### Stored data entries
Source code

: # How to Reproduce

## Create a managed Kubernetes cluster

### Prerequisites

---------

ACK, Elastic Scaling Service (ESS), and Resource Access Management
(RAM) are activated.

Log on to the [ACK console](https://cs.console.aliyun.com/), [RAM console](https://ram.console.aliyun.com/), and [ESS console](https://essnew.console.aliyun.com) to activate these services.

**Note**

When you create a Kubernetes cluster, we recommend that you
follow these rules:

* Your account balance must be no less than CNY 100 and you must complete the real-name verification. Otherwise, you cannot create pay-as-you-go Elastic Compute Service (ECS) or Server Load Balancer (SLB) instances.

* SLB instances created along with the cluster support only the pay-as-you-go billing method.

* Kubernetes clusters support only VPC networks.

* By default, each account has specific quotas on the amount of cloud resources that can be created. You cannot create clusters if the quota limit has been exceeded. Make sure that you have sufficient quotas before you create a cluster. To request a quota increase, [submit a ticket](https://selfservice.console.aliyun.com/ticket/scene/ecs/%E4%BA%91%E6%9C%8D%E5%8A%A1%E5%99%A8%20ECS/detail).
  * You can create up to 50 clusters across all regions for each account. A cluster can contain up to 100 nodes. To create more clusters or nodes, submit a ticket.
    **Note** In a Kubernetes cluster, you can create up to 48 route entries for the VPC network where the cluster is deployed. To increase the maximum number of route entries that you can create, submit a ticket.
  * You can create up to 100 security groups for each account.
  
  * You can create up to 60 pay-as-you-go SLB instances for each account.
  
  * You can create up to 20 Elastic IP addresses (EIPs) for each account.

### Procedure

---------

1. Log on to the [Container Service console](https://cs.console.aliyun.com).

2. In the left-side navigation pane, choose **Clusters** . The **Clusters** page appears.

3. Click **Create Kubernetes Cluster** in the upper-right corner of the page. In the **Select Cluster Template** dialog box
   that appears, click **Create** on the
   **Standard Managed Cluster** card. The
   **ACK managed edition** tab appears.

### INSTRUCTIONS TO FOLLOW
Find each line in the listing that contains the word "Elastic", and copy those lines.

### SOLUTION BELOW
ACK, Elastic Scaling Service (ESS), and Resource Access Management
* Your account balance must be no less than CNY 100 and you must complete the real-name verification. Otherwise, you cannot create pay-as-you-go Elastic Compute Service (ECS) or Server Load Balancer (SLB) instances.
  * You can create up to 20 Elastic IP addresses (EIPs) for each account.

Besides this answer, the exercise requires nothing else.